SOURCE MATERIAL:
•••••
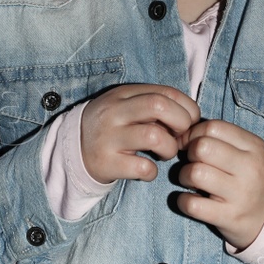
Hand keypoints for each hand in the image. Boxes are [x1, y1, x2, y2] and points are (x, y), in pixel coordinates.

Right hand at [79, 84, 201, 182]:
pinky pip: (142, 167)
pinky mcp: (106, 163)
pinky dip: (152, 171)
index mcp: (124, 94)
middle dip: (181, 122)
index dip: (186, 107)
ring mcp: (109, 137)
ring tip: (164, 153)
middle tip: (181, 137)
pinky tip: (148, 169)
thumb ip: (154, 106)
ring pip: (154, 136)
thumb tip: (190, 117)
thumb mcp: (127, 107)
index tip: (190, 121)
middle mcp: (114, 112)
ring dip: (169, 148)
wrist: (72, 151)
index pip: (165, 92)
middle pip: (159, 105)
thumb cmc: (112, 128)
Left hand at [173, 119, 263, 251]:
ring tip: (191, 181)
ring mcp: (240, 194)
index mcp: (254, 147)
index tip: (189, 143)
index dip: (193, 133)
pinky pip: (193, 204)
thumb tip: (184, 134)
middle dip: (189, 153)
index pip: (214, 127)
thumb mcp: (250, 152)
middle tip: (192, 162)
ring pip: (195, 173)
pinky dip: (183, 201)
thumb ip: (223, 139)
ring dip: (184, 176)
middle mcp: (250, 169)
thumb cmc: (253, 177)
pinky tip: (190, 200)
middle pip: (203, 147)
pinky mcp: (230, 217)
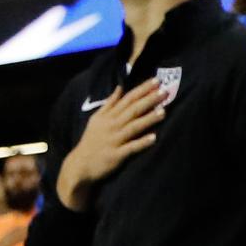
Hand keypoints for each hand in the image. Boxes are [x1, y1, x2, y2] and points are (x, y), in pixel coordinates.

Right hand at [54, 77, 166, 209]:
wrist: (79, 165)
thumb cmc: (91, 141)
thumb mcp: (97, 119)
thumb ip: (109, 104)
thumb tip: (120, 87)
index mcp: (107, 116)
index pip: (127, 99)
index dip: (142, 90)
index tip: (157, 81)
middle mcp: (111, 125)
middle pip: (132, 110)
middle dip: (149, 100)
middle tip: (165, 91)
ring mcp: (114, 140)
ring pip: (133, 127)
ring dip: (148, 119)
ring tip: (164, 112)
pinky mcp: (116, 155)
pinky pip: (131, 148)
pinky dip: (141, 142)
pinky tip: (154, 138)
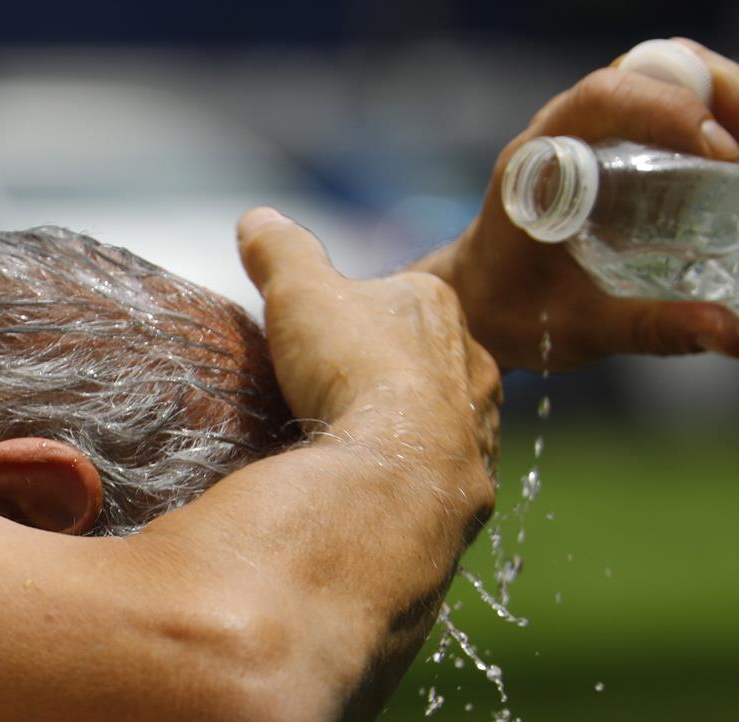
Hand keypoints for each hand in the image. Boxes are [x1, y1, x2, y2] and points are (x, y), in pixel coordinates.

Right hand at [238, 207, 500, 471]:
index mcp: (437, 304)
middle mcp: (473, 361)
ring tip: (360, 445)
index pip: (398, 298)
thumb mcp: (300, 291)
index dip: (358, 315)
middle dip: (389, 372)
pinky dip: (416, 476)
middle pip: (424, 358)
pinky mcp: (477, 483)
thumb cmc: (354, 369)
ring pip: (442, 417)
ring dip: (409, 427)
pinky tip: (382, 484)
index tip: (324, 338)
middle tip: (339, 395)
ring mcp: (481, 425)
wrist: (398, 469)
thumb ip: (280, 251)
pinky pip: (445, 473)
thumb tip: (257, 220)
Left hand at [433, 37, 738, 372]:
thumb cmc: (515, 313)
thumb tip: (736, 337)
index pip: (612, 96)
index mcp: (548, 147)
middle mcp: (593, 120)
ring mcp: (637, 129)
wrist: (485, 308)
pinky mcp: (667, 152)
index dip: (671, 113)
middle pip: (685, 81)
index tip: (723, 154)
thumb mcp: (578, 327)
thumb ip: (650, 328)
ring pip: (719, 96)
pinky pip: (730, 127)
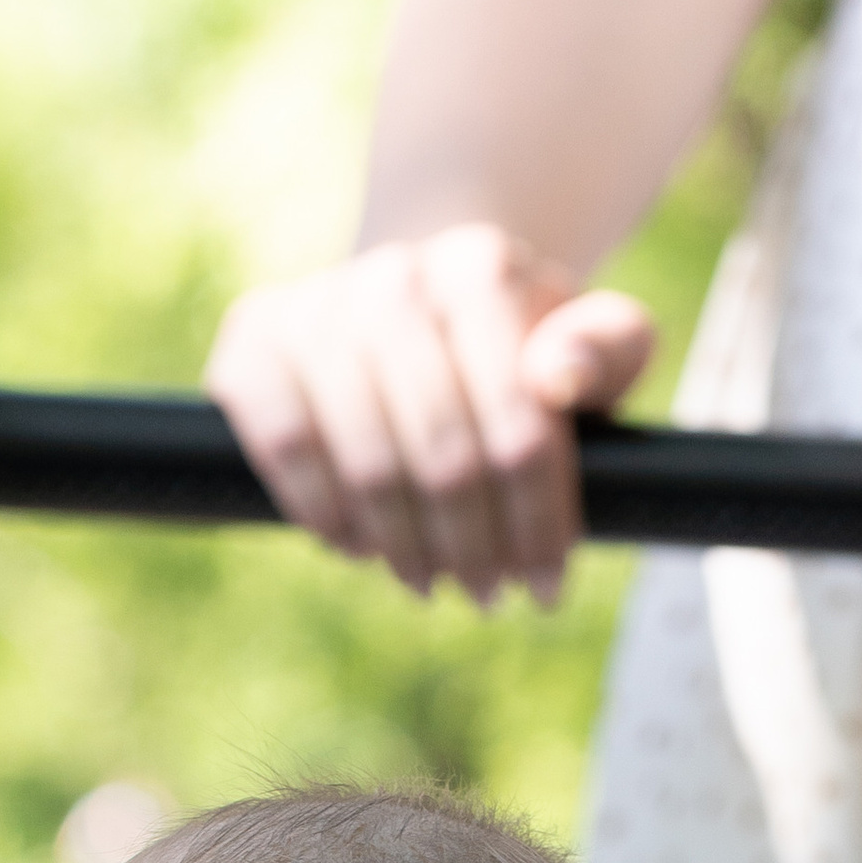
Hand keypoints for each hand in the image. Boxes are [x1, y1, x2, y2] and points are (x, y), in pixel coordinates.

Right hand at [206, 224, 653, 602]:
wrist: (411, 307)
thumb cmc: (513, 348)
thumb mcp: (591, 345)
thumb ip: (610, 350)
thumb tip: (559, 377)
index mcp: (481, 270)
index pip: (520, 428)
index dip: (538, 523)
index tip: (549, 583)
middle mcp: (394, 276)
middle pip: (444, 459)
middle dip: (474, 547)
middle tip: (487, 592)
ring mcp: (316, 306)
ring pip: (368, 466)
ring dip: (403, 547)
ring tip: (428, 580)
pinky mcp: (251, 343)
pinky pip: (285, 450)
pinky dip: (323, 515)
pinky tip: (356, 547)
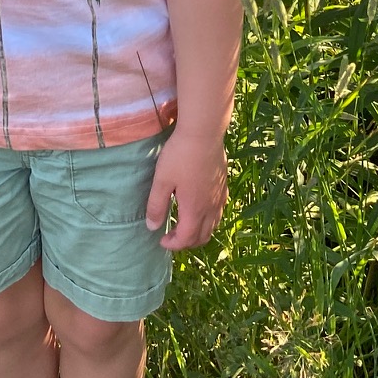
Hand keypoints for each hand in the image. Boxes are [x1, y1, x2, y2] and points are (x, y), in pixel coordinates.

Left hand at [145, 130, 228, 250]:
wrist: (204, 132)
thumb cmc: (180, 156)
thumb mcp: (162, 181)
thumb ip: (156, 206)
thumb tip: (153, 228)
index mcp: (194, 210)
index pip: (186, 238)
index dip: (173, 244)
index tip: (161, 240)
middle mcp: (210, 207)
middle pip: (202, 236)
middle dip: (186, 242)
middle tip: (172, 235)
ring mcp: (220, 197)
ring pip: (213, 225)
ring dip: (199, 232)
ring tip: (185, 225)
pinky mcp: (224, 185)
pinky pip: (219, 212)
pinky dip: (209, 220)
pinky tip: (201, 208)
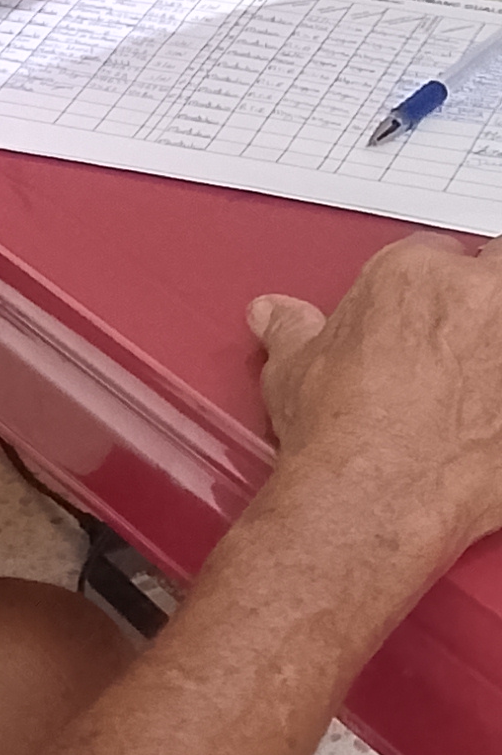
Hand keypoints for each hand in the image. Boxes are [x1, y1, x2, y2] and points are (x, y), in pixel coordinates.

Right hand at [249, 238, 501, 572]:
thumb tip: (274, 316)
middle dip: (483, 301)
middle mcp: (474, 294)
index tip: (426, 326)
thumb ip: (291, 331)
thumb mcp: (293, 372)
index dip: (432, 294)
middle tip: (464, 346)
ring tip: (477, 388)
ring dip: (495, 348)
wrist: (372, 498)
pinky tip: (488, 425)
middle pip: (497, 269)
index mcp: (413, 274)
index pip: (439, 256)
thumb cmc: (340, 436)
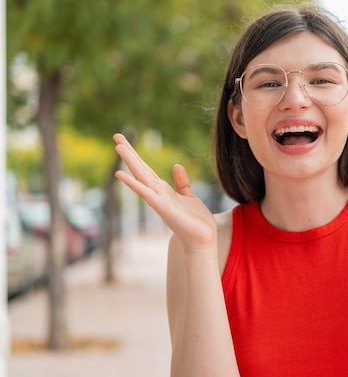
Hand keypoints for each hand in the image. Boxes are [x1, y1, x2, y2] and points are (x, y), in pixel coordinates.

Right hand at [113, 133, 216, 253]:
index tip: (124, 140)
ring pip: (142, 178)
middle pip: (141, 170)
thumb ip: (181, 183)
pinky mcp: (163, 209)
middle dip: (129, 153)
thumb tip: (176, 165)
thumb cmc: (195, 222)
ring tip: (118, 147)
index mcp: (163, 191)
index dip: (136, 155)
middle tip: (116, 135)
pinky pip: (147, 194)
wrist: (203, 241)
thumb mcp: (189, 197)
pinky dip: (134, 184)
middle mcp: (158, 194)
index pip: (147, 170)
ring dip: (130, 163)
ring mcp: (159, 201)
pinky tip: (121, 175)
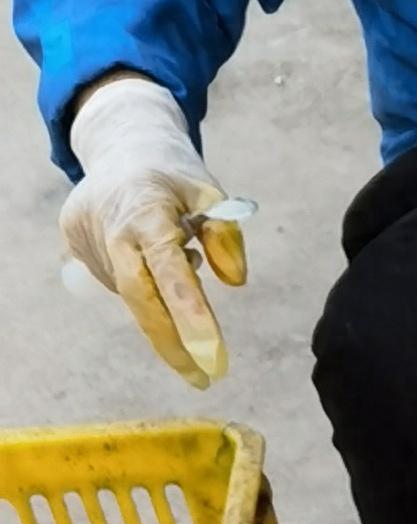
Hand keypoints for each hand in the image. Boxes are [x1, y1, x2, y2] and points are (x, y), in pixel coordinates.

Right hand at [61, 75, 245, 386]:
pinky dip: (140, 285)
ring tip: (176, 262)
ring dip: (161, 302)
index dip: (191, 318)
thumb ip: (226, 236)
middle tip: (203, 378)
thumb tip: (234, 280)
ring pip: (132, 295)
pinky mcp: (74, 242)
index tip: (214, 359)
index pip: (171, 274)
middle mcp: (113, 227)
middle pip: (141, 301)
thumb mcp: (211, 195)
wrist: (120, 145)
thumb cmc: (174, 177)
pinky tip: (146, 258)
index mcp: (149, 211)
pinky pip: (116, 282)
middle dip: (173, 345)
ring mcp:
•••••
Could you repeat every record exactly as written, with the pictures left out?

YOUR SOLUTION:
Hand keypoints for each hand in the image. Boxes are [x1, y1, x2, y2] and points are (x, y), in pixel coordinates.

Right hand at [79, 84, 201, 182]:
pinky pip: (142, 167)
pinky mcp: (106, 163)
pinky dip: (152, 171)
index mcp: (124, 94)
middle dip: (181, 122)
index dip: (186, 107)
ring mcp: (109, 137)
ring tip: (164, 153)
middle tip: (181, 137)
pinky tip: (148, 169)
thumb ip: (154, 106)
ring pip: (154, 136)
thumb tip: (190, 117)
thumb mcp: (127, 107)
index tip: (190, 121)
middle mcp: (114, 112)
ring dip: (169, 148)
wrist: (72, 151)
index pip: (165, 92)
middle pip: (159, 105)
thumb cmc: (112, 128)
Left hand at [173, 119, 263, 251]:
ring tip: (191, 181)
ring mcp: (240, 194)
index mcp: (254, 147)
index tip: (189, 143)
index dip: (193, 133)
pinky pip: (193, 204)
thumb tip: (184, 134)
middle dip: (189, 153)
index pip: (214, 127)
thumb mcp: (250, 152)
middle tip: (192, 162)
ring pip: (195, 173)
pinky dip: (183, 201)
thumb ip: (223, 139)
ring dip: (184, 176)
middle mcp: (250, 169)
thumb cmc: (253, 177)
pinky tip: (190, 200)
middle pip: (203, 147)
pinky mcp: (230, 217)
Hand keypoints for each hand in the image. Boxes are [x1, y1, x2, y2] and points are (x, y), in pixel coordinates.

Right hand at [54, 77, 166, 209]:
wrist: (79, 165)
thumb cmc: (91, 141)
thumb mcp: (97, 119)
thumb ip: (109, 104)
thumb tip: (120, 87)
index mcp: (107, 116)
index pip: (127, 99)
index dip: (142, 90)
index tip: (157, 81)
middle mcp: (111, 125)
middle pip: (132, 110)
middle dip: (149, 100)
middle tip: (165, 91)
ring mcp: (114, 140)
ring pip: (133, 127)
ring dip: (148, 119)
ring tip: (164, 112)
pinky mcp: (116, 155)
pinky pip: (131, 148)
pinky dip: (141, 142)
pinky tip: (154, 138)
Hand keypoints for each hand in the image. Boxes are [x1, y1, x2, y2] and points are (x, y), in pixel coordinates.

Right hand at [238, 207, 500, 471]:
index mcp: (437, 304)
middle mcp: (473, 361)
ring tip: (360, 445)
index pip: (398, 298)
thumb mcp: (300, 291)
index dip: (358, 315)
middle dip: (389, 372)
pinky dip: (416, 476)
middle pip: (424, 358)
pinky mcp: (477, 483)
thumb cmc: (354, 369)
ring pip: (442, 417)
ring dip: (409, 427)
pinky tip: (382, 484)
index tip: (324, 338)
middle tip: (339, 395)
ring mcp: (481, 425)
wrist: (398, 469)
thumb ip: (280, 251)
pinky pip: (445, 473)
thumb tip: (257, 220)
Left hand at [433, 37, 738, 372]:
thumb cmc: (515, 313)
thumb tip: (736, 337)
index pip: (612, 96)
index mcp: (548, 147)
middle mcp: (593, 120)
ring mcp: (637, 129)
wrist: (485, 308)
pinky mcp: (667, 152)
index dip: (671, 113)
middle pip: (685, 81)
index tip: (723, 154)
thumb mcp: (578, 327)
thumb ip: (650, 328)
ring pip: (719, 96)
pinky pip: (730, 127)
Hand keypoints for each hand in the image. Boxes are [x1, y1, x2, y2] and points are (x, y), in pixel coordinates.

Right hand at [206, 224, 653, 602]:
wrist: (411, 307)
thumb cmc: (513, 348)
thumb mcp: (591, 345)
thumb ip: (610, 350)
thumb tip: (559, 377)
index mcp: (481, 270)
index pip: (520, 428)
index dip: (538, 523)
index tip: (549, 583)
middle mcp: (394, 276)
middle pip: (444, 459)
middle dip: (474, 547)
middle tip: (487, 592)
ring mcp: (316, 306)
ring pip: (368, 466)
ring dip: (403, 547)
ring tip: (428, 580)
pinky mcp: (251, 343)
pinky pip: (285, 450)
pinky dip: (323, 515)
pinky tip: (356, 547)
Hand keypoints for each hand in the image. Boxes are [x1, y1, x2, y2] and points are (x, y), in pixel coordinates.

Left hand at [145, 130, 228, 250]:
wrist: (204, 132)
thumb cmc: (180, 156)
thumb mcp: (162, 181)
thumb ip: (156, 206)
thumb tip: (153, 228)
index mcp: (194, 210)
index pip: (186, 238)
index dip: (173, 244)
index tip: (161, 240)
middle mcp: (210, 207)
middle pip: (202, 236)
middle dip: (186, 242)
middle tip: (172, 235)
ring mcp: (220, 197)
ring pip: (213, 225)
ring dip: (199, 232)
ring tip: (185, 225)
pinky mcp: (224, 185)
pinky pip: (219, 212)
pinky dip: (209, 220)
pinky tip: (201, 208)
Hand keypoints for each hand in the image. Boxes are [x1, y1, x2, y2] and points are (x, y), in pixel coordinates.

Right hand at [249, 238, 501, 572]:
thumb tip: (274, 316)
middle dip: (483, 301)
middle mcp: (474, 294)
index tip: (426, 326)
thumb ip: (291, 331)
thumb mcp: (293, 372)
index dip: (432, 294)
middle tip: (464, 346)
ring tip: (477, 388)
ring dip: (495, 348)
wrist: (372, 498)
pinky tip: (488, 425)
middle pip: (497, 269)
index mcp: (413, 274)
index pip: (439, 256)
thumb cmc: (340, 436)
Hand keypoints for each hand in the image. Boxes are [x1, y1, x2, y2] and points are (x, y), in pixel coordinates.

Right hand at [113, 133, 216, 253]:
index tip: (124, 140)
ring pip: (142, 178)
middle pip: (141, 170)
thumb ip: (181, 183)
pinky mcp: (163, 209)
middle dip: (129, 153)
thumb tip: (176, 165)
thumb cmc: (195, 222)
ring tip: (118, 147)
index mcp: (163, 191)
index dip: (136, 155)
middle tip: (116, 135)
pinky pip: (147, 194)
wrist: (203, 241)
thumb mcp: (189, 197)
pinky dip: (134, 184)
middle mcp: (158, 194)
index pip: (147, 170)
ring dip: (130, 163)
ring mcp: (159, 201)
pinky tip: (121, 175)
Hand keypoints for each hand in the image. Boxes are [x1, y1, x2, y2] and points are (x, y), in pixel coordinates.

Right hand at [61, 75, 245, 386]:
pinky dip: (140, 285)
ring tip: (176, 262)
ring dip: (161, 302)
index dip: (191, 318)
thumb ip: (226, 236)
middle tip: (203, 378)
thumb tip: (234, 280)
ring pip: (132, 295)
pinky mcp: (74, 242)
index tip: (214, 359)
index pip: (171, 274)
middle mcp: (113, 227)
middle pip: (141, 301)
thumb mcp: (211, 195)
wrist: (120, 145)
thumb cmc: (174, 177)
pinky tip: (146, 258)
index mcp: (149, 211)
pinky pip: (116, 282)
middle dip: (173, 345)
ring mcp:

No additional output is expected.